A tennis player (1) located on the line at the back of the court attempts to “lob” his competitor. The tennis player (2) stands 2 meters behind the net facing player (1) who hits the ball in 0 (origin), 9 meters away from the net and at a height of 0.5m above the ground. The tennis ball travels with a speed Vo=12 m/s, with the velocity vector at an angle of 60degrees with the ground.
g = 9.81 m/s2

a. Determine the trajectory equation of the ball after being hit in plan(o,x,y)
(give all the details from where the equation comes from)

b. Give y = f(x) equation including the numerical parameters given.

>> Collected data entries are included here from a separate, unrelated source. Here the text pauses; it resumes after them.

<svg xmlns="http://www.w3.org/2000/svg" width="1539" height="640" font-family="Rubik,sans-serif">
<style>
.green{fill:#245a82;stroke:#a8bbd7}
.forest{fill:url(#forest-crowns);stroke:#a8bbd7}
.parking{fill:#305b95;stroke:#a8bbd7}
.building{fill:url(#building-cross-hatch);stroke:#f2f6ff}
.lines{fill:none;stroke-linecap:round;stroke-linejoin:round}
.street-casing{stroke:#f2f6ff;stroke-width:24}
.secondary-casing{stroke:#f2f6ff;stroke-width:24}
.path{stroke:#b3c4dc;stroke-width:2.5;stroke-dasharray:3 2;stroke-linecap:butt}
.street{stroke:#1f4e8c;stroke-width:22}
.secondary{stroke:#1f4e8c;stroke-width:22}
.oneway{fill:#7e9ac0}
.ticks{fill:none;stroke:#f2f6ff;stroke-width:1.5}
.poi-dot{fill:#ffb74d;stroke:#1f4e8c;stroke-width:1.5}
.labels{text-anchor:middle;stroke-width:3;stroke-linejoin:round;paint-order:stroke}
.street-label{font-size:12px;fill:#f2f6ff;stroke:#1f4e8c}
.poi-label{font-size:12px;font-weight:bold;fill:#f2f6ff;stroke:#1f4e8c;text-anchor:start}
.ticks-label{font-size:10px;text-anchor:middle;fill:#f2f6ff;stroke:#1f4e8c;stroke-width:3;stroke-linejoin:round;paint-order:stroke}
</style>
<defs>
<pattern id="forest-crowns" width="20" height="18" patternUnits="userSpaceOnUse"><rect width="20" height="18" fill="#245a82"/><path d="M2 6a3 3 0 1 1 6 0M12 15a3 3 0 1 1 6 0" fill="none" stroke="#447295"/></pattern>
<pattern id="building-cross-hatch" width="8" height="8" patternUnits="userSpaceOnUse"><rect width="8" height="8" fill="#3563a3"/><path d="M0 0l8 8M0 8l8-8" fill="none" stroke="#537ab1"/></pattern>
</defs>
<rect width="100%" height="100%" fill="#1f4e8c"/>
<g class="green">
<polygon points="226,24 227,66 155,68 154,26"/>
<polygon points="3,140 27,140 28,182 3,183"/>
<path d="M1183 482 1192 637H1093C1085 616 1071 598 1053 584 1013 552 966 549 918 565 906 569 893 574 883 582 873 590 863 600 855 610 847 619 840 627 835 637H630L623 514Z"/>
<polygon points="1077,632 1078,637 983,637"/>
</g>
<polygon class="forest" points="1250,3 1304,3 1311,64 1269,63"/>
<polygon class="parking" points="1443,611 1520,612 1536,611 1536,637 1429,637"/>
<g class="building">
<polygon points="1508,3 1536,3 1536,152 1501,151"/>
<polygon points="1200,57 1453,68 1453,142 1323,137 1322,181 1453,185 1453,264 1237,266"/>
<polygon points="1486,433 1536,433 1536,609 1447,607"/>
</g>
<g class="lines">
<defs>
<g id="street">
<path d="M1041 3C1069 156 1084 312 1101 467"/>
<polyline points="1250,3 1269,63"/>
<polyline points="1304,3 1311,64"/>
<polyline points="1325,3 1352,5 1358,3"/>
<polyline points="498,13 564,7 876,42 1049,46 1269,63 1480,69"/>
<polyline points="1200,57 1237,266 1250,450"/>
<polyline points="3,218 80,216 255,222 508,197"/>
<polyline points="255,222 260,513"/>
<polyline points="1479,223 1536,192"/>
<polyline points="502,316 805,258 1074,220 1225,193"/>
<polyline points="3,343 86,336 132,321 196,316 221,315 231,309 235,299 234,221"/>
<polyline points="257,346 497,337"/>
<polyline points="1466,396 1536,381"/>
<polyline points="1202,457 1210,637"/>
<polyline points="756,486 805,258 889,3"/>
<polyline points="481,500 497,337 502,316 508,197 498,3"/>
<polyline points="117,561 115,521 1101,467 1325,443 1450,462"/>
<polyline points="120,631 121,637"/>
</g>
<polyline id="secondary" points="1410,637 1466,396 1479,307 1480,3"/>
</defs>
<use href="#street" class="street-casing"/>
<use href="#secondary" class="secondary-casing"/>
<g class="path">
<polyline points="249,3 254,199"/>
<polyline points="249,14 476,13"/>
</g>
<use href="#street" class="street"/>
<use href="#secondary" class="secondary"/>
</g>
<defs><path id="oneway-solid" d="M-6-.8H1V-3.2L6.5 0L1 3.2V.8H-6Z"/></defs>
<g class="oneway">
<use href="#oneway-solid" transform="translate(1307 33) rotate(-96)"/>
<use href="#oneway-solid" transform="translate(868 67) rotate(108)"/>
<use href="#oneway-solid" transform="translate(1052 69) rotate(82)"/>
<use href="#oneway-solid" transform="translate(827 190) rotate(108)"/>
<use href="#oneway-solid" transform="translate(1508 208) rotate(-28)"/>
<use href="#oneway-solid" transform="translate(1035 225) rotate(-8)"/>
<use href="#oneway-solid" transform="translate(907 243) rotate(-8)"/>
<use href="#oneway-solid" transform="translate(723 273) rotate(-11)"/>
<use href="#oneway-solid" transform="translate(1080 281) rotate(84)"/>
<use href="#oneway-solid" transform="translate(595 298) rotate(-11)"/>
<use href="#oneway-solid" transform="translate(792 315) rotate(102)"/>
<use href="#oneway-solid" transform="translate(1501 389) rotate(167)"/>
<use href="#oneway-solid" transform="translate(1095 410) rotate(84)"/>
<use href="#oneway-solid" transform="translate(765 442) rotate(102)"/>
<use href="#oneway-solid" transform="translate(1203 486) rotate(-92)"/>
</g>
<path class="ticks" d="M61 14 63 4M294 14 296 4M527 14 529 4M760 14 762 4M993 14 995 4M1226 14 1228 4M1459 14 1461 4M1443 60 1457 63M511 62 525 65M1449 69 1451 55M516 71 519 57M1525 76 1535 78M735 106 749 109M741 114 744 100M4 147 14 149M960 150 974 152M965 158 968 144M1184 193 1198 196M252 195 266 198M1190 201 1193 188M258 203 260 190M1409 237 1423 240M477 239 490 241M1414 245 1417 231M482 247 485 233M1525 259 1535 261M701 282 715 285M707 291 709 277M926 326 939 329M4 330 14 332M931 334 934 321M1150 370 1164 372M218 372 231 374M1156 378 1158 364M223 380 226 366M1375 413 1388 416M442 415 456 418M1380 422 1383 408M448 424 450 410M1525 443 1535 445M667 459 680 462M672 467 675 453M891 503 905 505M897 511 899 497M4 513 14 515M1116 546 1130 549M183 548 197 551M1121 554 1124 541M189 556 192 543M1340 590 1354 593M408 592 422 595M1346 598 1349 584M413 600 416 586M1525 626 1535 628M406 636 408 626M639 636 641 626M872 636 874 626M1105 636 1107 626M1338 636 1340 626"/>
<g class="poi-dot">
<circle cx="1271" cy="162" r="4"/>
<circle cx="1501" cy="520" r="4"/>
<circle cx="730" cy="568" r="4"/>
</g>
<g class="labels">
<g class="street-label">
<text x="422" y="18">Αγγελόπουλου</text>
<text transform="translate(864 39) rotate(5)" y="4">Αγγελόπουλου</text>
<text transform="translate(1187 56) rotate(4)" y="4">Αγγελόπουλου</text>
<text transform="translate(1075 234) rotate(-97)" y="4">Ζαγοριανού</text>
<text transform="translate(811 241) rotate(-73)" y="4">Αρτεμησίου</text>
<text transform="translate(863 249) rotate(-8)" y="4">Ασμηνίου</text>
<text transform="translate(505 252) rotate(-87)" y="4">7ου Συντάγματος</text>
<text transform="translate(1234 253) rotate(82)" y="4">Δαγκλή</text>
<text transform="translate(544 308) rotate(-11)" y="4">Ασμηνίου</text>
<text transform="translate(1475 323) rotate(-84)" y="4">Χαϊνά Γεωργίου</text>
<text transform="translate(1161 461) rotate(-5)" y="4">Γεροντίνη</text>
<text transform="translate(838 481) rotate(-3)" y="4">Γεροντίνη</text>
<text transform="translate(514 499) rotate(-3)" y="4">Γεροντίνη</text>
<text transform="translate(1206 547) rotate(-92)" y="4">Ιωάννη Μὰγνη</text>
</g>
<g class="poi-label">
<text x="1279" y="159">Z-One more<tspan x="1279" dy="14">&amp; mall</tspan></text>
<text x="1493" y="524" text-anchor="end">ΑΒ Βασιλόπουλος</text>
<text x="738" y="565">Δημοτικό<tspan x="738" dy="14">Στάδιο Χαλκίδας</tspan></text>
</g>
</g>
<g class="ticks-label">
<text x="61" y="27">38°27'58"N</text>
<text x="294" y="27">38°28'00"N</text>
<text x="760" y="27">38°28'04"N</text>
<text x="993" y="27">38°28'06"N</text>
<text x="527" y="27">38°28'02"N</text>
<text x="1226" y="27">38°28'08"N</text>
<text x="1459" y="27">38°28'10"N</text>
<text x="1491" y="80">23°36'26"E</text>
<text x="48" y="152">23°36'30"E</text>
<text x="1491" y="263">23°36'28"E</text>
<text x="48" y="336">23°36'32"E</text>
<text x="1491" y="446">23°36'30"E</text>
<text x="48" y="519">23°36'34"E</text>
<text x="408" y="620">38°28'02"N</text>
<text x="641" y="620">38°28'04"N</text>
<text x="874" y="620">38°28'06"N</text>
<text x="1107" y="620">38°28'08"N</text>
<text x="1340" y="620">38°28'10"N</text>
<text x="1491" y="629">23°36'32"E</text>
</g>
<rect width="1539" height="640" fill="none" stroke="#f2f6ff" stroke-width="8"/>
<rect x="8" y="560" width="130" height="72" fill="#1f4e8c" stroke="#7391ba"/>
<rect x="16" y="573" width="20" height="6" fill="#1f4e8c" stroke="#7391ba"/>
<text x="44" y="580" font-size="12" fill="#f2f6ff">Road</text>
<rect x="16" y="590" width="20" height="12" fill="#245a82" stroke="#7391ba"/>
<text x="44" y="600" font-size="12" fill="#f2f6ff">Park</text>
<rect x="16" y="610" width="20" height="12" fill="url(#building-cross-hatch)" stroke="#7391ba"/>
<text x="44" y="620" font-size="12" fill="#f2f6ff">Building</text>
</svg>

c. Knowing that player 2 jumps, extending his tennis racket at the maximum, reaches a height of H=2.5m, do you think he will intercept the ball?

d. The rear tennis court line is 12m away from the net, will the ball be in? or will player1 fail?

Homework Equations

h=(V^2)/2g
s=ut+1/2gt^2
v=u+at
2h/g

The Attempt at a Solution

turned the vector into x & y components

x = 12cos60 = 6
y = 12sin60 = 10.39

t1 =
v=u+at
0 = 10.39-9.81t
10.39=9.81t
t=10.39/9,81
t = 1.06

found hmax

(10.39^2)/2*9.81
=5.50 + 0.5m = 6.00m

found t2

t2 = squareroot(2h/g)
t2 = 1.10

just stuck on wether that's correct or not, and how to go about b & c

 

[Simon Bridge]

Lessee... you appear to be neglecting air resistance.

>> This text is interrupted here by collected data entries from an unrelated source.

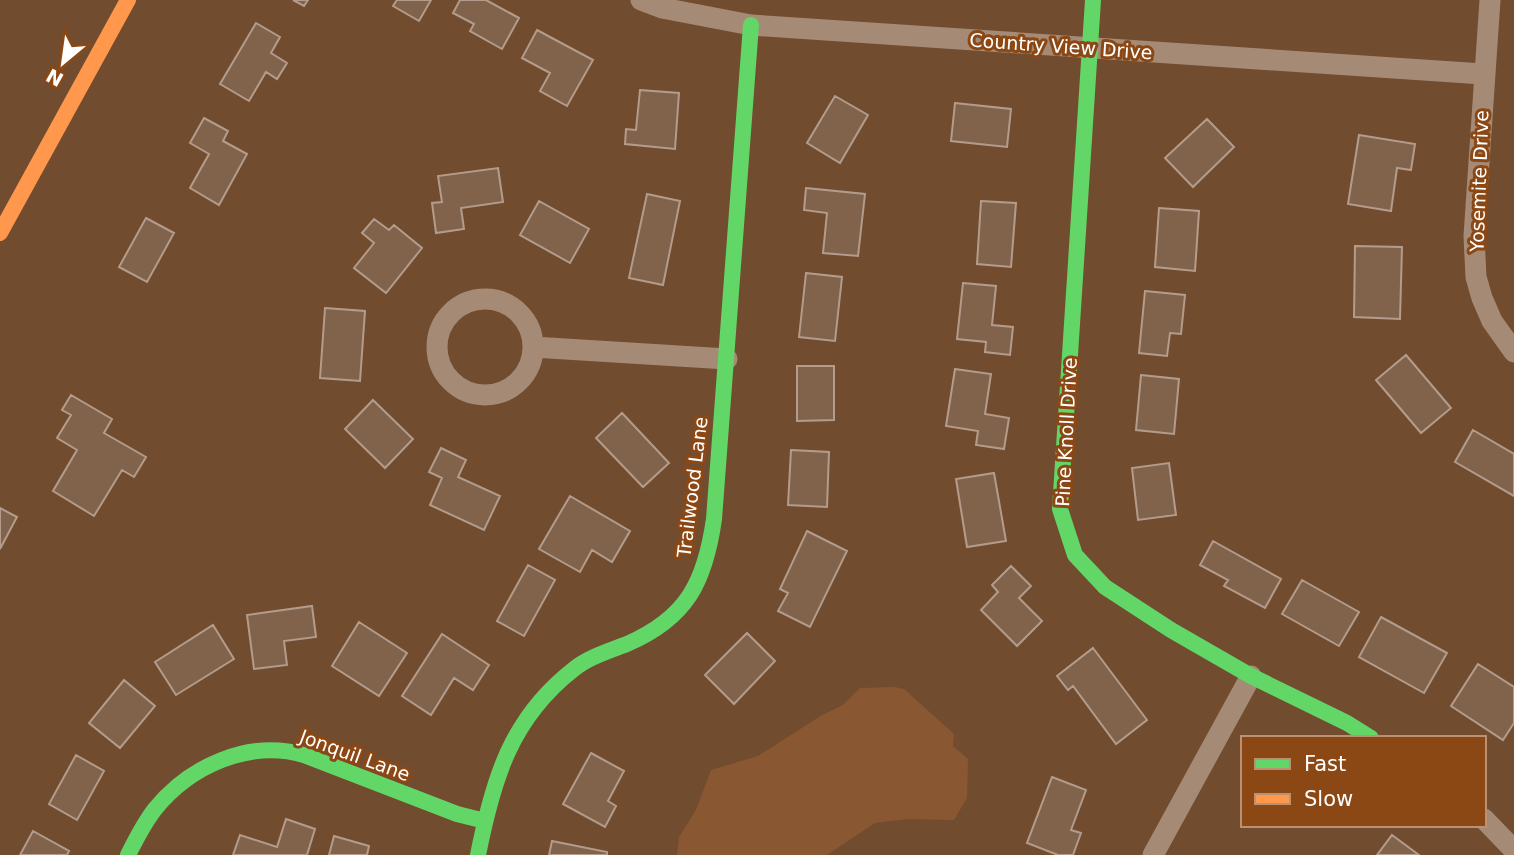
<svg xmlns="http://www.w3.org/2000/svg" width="1514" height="855" viewBox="0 0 1514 855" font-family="'DejaVu Sans',sans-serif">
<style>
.water{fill:#895832}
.building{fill:#81634c;stroke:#b39c8b;stroke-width:2}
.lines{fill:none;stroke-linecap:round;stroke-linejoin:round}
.street{stroke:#a58b76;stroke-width:21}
.fast{stroke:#63d668;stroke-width:16}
.slow{stroke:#ff974d;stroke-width:16}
.labels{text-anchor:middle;stroke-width:6;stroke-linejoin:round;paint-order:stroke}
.street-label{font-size:19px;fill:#fff;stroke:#8c4814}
</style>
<rect width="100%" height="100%" fill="#714c2f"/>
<path class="water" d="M 895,687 L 904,689 L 954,734 L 953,746 L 968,759 L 967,798 L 954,820 L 907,819 L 875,823 L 827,855 L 677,855 L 679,837 L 696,810 L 711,770 L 758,756 L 822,715 L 843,705 L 860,688 Z"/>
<path class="building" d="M 293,0 L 308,0 L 304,6 Z
M 397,0 L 431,0 L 419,21 L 393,6 Z
M 460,0 L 486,0 L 519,18 L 502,49 L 470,31 L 474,24 L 453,13 Z
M 256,23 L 280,37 L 271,53 L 287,63 L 277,79 L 266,72 L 249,101 L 220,84 Z
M 537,30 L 593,60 L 567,106 L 540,91 L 550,73 L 522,58 Z
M 640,90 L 679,93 L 675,149 L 625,144 L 626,129 L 636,130 Z
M 835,96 L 868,115 L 840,163 L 807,143 Z
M 955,103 L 1011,109 L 1007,147 L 951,141 Z
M 204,118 L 228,131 L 223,141 L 247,154 L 219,205 L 190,188 L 209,154 L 190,143 Z
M 1207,119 L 1234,147 L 1193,187 L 1165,158 Z
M 1359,135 L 1415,144 L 1411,170 L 1397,168 L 1391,211 L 1348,204 Z
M 498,168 L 503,202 L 461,208 L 464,229 L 436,233 L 432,203 L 442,202 L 438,176 Z
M 806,188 L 865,194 L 858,256 L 823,253 L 827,213 L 804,210 Z
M 647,194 L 680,201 L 663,285 L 629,278 Z
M 539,201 L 589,229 L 570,263 L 520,235 Z
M 981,201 L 1016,203 L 1011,267 L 977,264 Z
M 1159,208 L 1199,211 L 1195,271 L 1155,267 Z
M 146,218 L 174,233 L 147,282 L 119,267 Z
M 374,219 L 389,230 L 394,225 L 422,248 L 386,293 L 354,268 L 374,243 L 362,233 Z
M 1355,246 L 1402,247 L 1400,319 L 1354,317 Z
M 806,273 L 842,277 L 835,341 L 799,337 Z
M 963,283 L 996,286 L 992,325 L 1013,327 L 1010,355 L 985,352 L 986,342 L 957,339 Z
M 1145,291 L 1185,295 L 1181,334 L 1170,333 L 1167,356 L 1139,353 Z
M 325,308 L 365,311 L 360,381 L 320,378 Z
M 1406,355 L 1451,408 L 1421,433 L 1376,380 Z
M 797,366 L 834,366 L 834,420 L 797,421 Z
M 955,369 L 991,374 L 985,414 L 1009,418 L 1004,449 L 976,445 L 978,431 L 946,426 Z
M 1141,375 L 1179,379 L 1174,434 L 1136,430 Z
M 71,395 L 112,419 L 104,433 L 146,457 L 134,477 L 122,470 L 94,516 L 53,491 L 77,450 L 57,438 L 71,415 L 62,410 Z
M 373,400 L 413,439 L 385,468 L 345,429 Z
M 622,413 L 669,463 L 643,487 L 596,438 Z
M 1473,430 L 1514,454 L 1514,496 L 1455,462 Z
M 441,448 L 466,460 L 458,477 L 500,496 L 484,530 L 430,505 L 442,478 L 429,472 Z
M 791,450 L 829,452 L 827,507 L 788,505 Z
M 1169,463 L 1176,515 L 1138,520 L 1132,468 Z
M 994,473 L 1006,541 L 967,547 L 956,479 Z
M 570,496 L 630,531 L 612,562 L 592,550 L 580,572 L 539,549 Z
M 0,508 L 17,517 L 0,549 Z
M 807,531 L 847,551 L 810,627 L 778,611 L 788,593 L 780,589 Z
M 1213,541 L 1281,579 L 1265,608 L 1224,586 L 1228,580 L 1200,565 Z
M 528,565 L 555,580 L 524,636 L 497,621 Z
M 1011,566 L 1031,586 L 1019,598 L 1042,621 L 1017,646 L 981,610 L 998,592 L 992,585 Z
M 1302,580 L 1359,612 L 1339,646 L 1282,614 Z
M 312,606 L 316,637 L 284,641 L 287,665 L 254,669 L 247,615 Z
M 1381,617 L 1447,653 L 1424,693 L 1359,657 Z
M 359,622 L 407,653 L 379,696 L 332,666 Z
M 213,625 L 234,659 L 176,695 L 155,662 Z
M 747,633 L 775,661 L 734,704 L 705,675 Z
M 442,634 L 489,665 L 473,690 L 454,678 L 431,715 L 402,696 Z
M 1093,648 L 1147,720 L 1116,744 L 1073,686 L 1068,690 L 1057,676 Z
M 1478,664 L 1514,687 L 1514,723 L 1503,740 L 1451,706 Z
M 124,680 L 155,706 L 120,748 L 89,723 Z
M 591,753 L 624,771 L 608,801 L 616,806 L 605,827 L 563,804 Z
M 76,755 L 104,771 L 77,820 L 49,804 Z
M 1052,777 L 1086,790 L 1071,830 L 1081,833 L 1073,855 L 1058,855 L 1027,843 Z
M 286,819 L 315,829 L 307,855 L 233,855 L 240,835 L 277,847 Z
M 33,831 L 69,851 L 67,855 L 20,855 Z
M 1392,835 L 1419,855 L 1377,855 Z
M 334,836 L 369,846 L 367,855 L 329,855 Z
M 552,841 L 607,852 L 607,855 L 549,855 Z"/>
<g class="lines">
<path class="street" d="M 641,0 L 662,8 L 751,25 L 1483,74
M 1490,0 L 1474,236 L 1476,277 L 1482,298 L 1492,321 L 1514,352
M437 347a48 48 0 1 1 96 0a48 48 0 1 1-96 0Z
M 533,347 L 727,359
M 1484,819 L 1514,850
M 1153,855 L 1251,676"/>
<path class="fast" d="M 1093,0 L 1060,509 L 1075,555 L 1105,587 L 1171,630 L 1251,676 L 1347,723 L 1371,738
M 128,855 C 136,839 144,823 155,809 C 190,766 249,739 304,755 L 457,814 L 485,821
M 478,855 C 493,779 511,718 574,669 C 589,657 609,651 627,644 C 687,618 705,582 714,519 L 751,25"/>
<path class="slow" d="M 0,233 L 128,0"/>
</g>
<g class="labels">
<g class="street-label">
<text transform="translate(1061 46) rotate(4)" y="7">Country View Drive</text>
<text transform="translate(1479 181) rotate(-88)" y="7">Yosemite Drive</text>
<text transform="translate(1066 432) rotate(-87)" y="7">Pine Knoll Drive</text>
<text transform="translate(692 487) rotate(-83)" y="7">Trailwood Lane</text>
<text transform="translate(355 755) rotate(20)" y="7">Jonquil Lane</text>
</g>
</g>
<rect x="1241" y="736" width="245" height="91" fill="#8c4814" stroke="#ba9172" stroke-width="2"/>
<rect x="1255" y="759" width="35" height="10" fill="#63d668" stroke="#ba9172" stroke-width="2"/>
<text x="1304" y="771" font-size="21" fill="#ffffff">Fast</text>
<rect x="1255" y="794" width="35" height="10" fill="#ff974d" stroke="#ba9172" stroke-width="2"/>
<text x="1304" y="806" font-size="21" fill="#ffffff">Slow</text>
<g transform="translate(63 63) rotate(209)" stroke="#8c4814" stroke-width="5" paint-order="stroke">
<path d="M0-5L12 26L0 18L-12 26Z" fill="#ffffff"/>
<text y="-10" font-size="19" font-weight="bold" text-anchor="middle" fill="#ffffff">N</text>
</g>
</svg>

How is the trajectory equation different from the y=f(x) equation?
Given y(x), you just want to find y(x=position of player 2).

You've chosen to find the equations of motion first - note: you really need to keep x and y as positions rather than speeds, as you have. So:

$\vec{r}(0)=(x,y,z)=(0,0.5,0)\text{ m}\\ \vec{v}(0)=(\cos\theta , \sin\theta, 0)u \text{ m/s}\\ \vec{a}(0< t<T)=(0,-g,0)\text{m/s}^2\\ \vec{r}(T)=(R,0,0)\text{ m}?\\ \vec{r}_{1}=(0,0,0)\text{ m}\\ \vec{r}_2=(11,0,0)\text{ m}$

Where T is the "total time of flight" ... does it matter if T is the time to hit the grund or the time to return to initial height (ie why not make the initial height at y=0m and the ground at y=-0.5m?)

Note $\sin(60^\circ)=1/\sqrt{3}$ ... don't round it off too soon.

You put t1=... what happens at time t1? You should say at the start - it helps you figure if your answers are correct later.
Same for t2=...

t1 appears to be the time to reach the maximum height. In "t=0.6" you lost the subscript and the units for some reason. You have to watch this.

t2 appears to be the time to fall to the ground again.

If all this is what you intended to calculate, then why are you stuck on whether this is correct or not?
What is it about the answers that bothers you?

I cannot tell if the approach is "correct" unless you tell me why you have calculated these values though.
i.e. $R=u(t_1+t_2)\cos\theta$ would be the distance from player 1 that the ball hits the ground but so what?

Personally, I'd make T the time it takes the ball to reach player 2 ... then $r(t)=(x(T),y(T),0)$.

You already know the equations for x(t) and y(t) right?